Statistical calibration for infinite many future values in linear regression: simultaneous or pointwise tolerance intervals or what else?
本文针对线性回归中无穷多未来y值对应的x值置信集,指出基于同时容忍区间的方法过于保守,而基于逐点容忍区间的方法存在误解,并提出了加权同时容忍区间,能精确满足关键性质,且在实际数据中表现更优。
Abstract Statistical calibration using regression is a useful statistical tool with many applications. For confidence sets for x-values associated with infinitely many future y-values, there is a consensus in the statistical literature that the confidence sets constructed should guarantee a key property. While it is well known that the confidence sets based on the simultaneous tolerance intervals (STIs) guarantee this key property conservatively, it is desirable to construct confidence sets that satisfy this property exactly. Also, there is a misconception that the confidence sets based on the pointwise tolerance intervals (PTIs) also guarantee this property.

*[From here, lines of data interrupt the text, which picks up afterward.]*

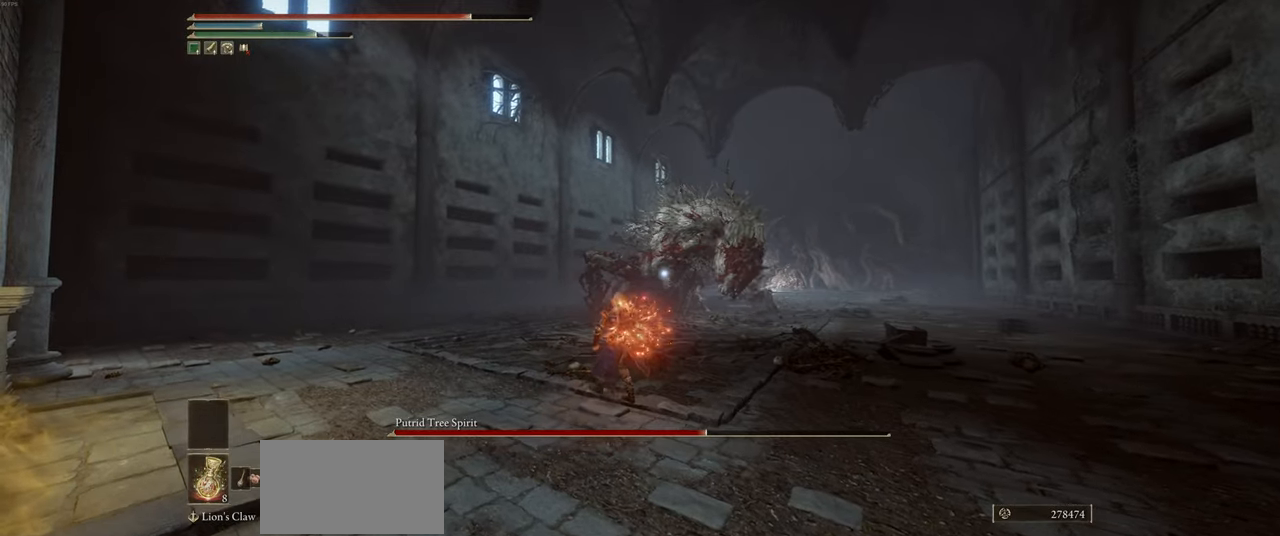
{"keys": ["w"], "mouse": [], "events": [[233, "a", "up"]]}
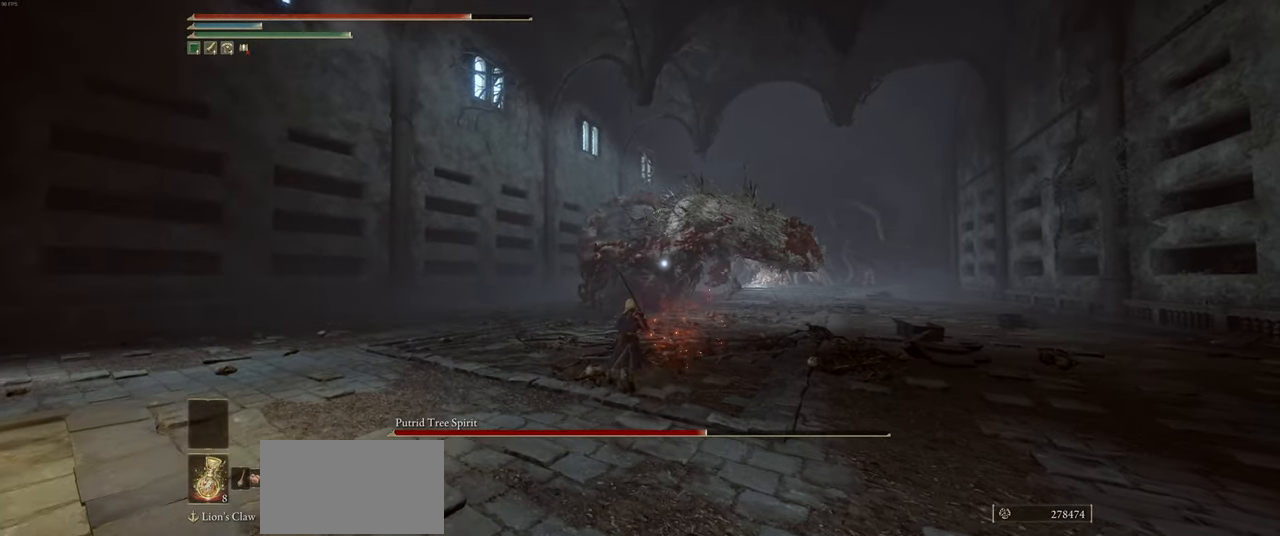
{"keys": ["d", "w"], "mouse": [], "events": [[416, "d", "down"]]}
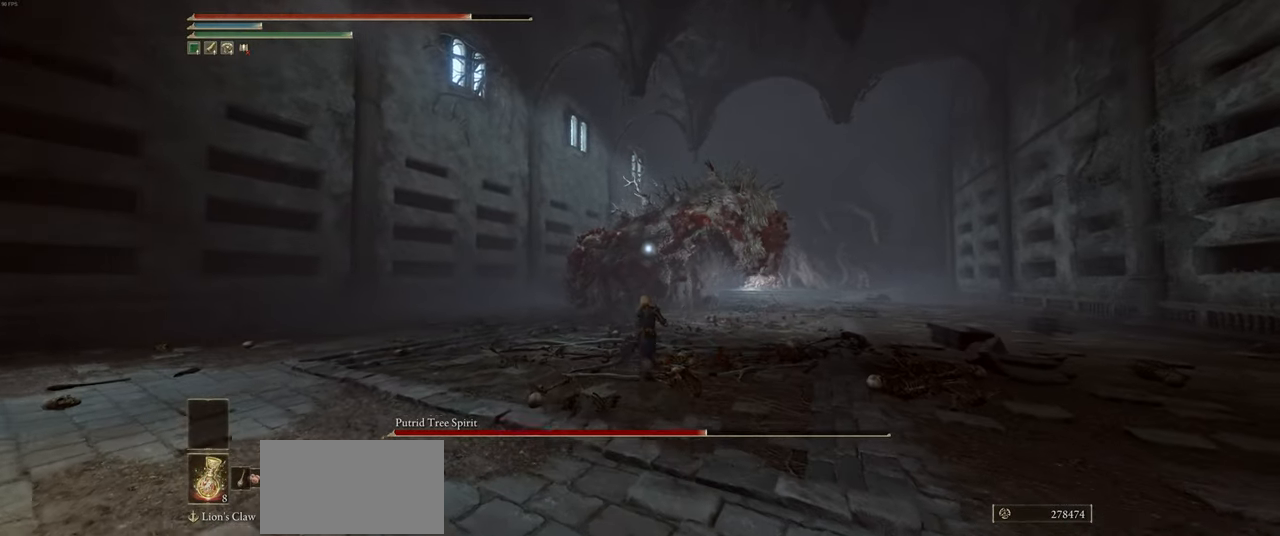
{"keys": ["d", "w"], "mouse": [], "events": []}
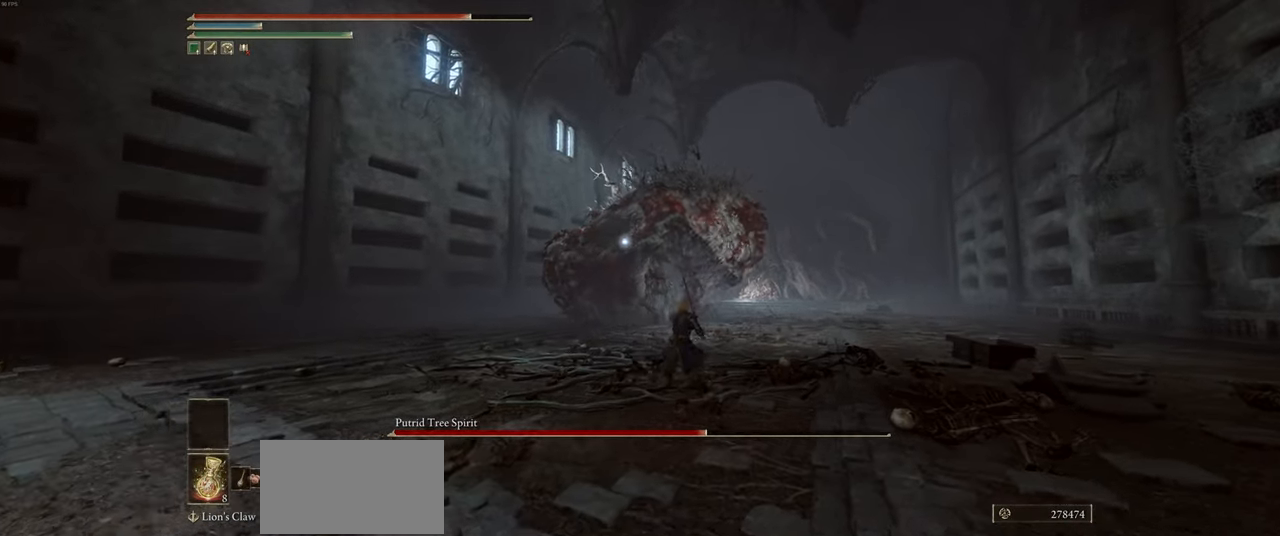
{"keys": ["d", "w"], "mouse": ["right"], "events": [[333, "mouse_right", "down"]]}
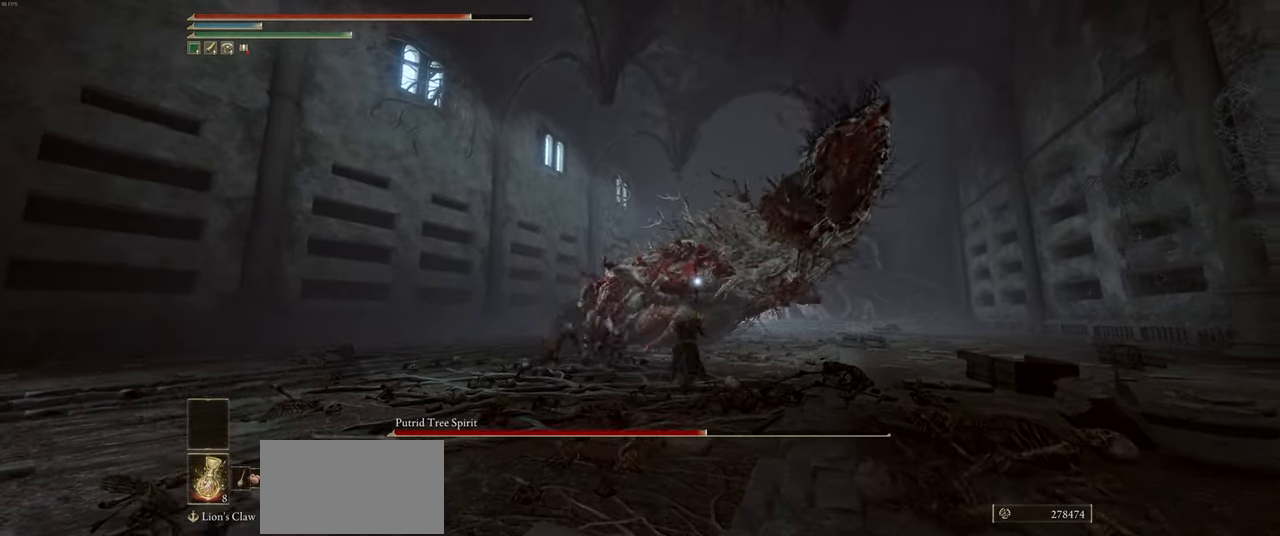
{"keys": ["d", "w"], "mouse": ["right"], "events": []}
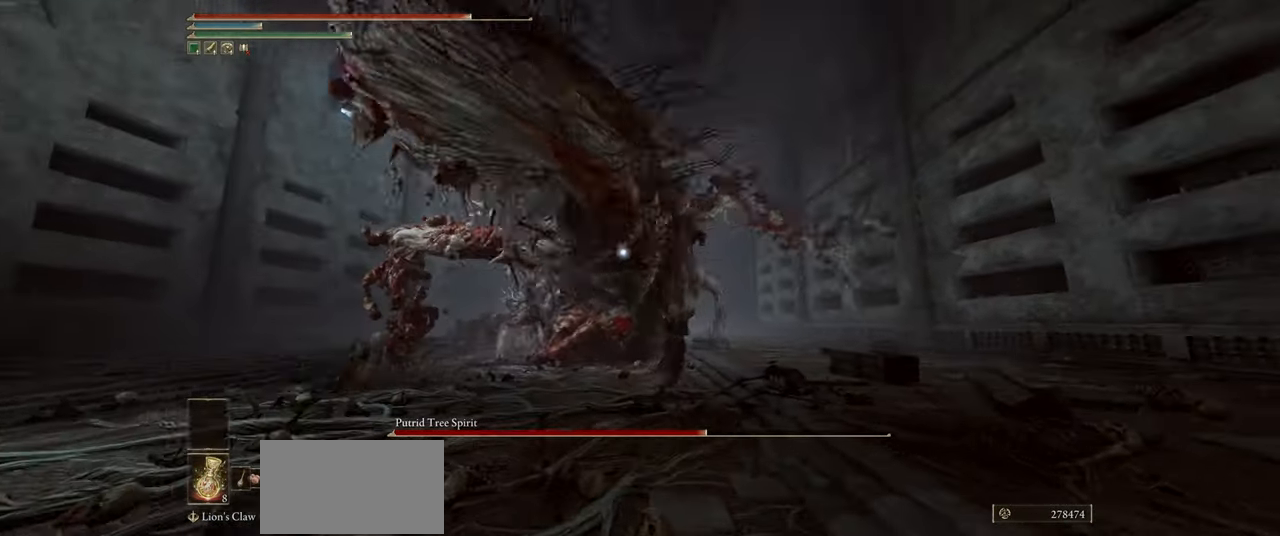
{"keys": ["d", "w"], "mouse": ["right"], "events": [[150, "shift", "down"], [233, "shift", "up"]]}
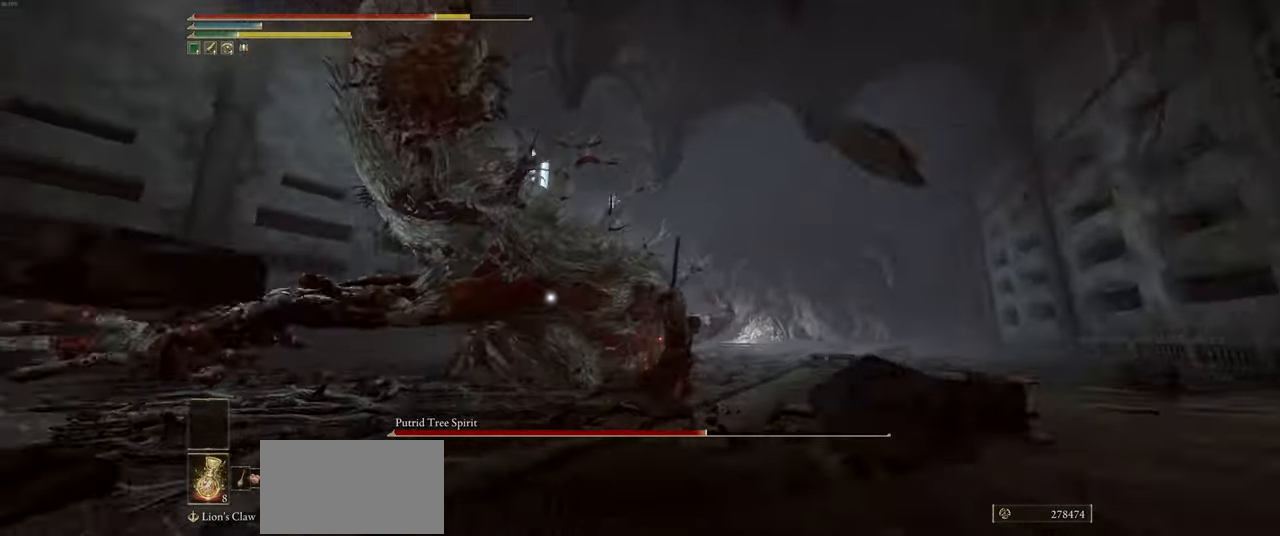
{"keys": ["d", "w"], "mouse": [], "events": [[183, "mouse_right", "up"]]}
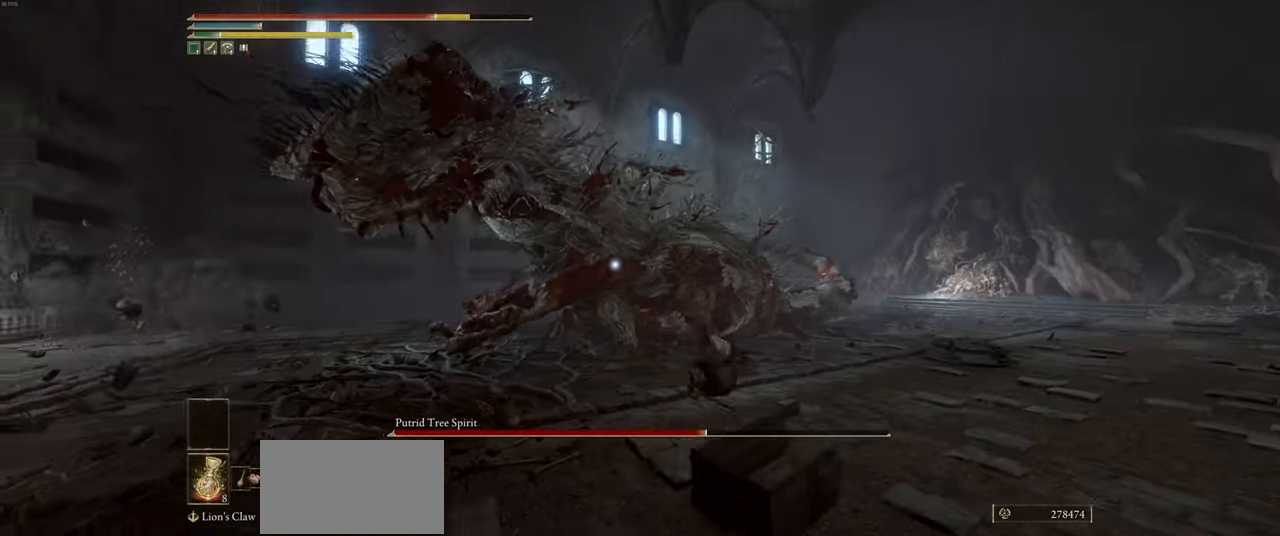
{"keys": ["d", "w"], "mouse": [], "events": []}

This paper constructs the weighted simultaneous tolerance intervals (WSTIs) so that the confidence sets based on the WSTIs satisfy this property exactly if the future observations have the x-values distributed according to a known specific distribution F(⋅). Through the lens of the WSTIs, convincing counter examples are also provided to demonstrate that the confidence sets based on the PTIs do not guarantee the key property in general and so should not be used. The WSTIs have been applied to real data examples to show that the WSTIs can produce more accurate calibration intervals than STIs and PTIs.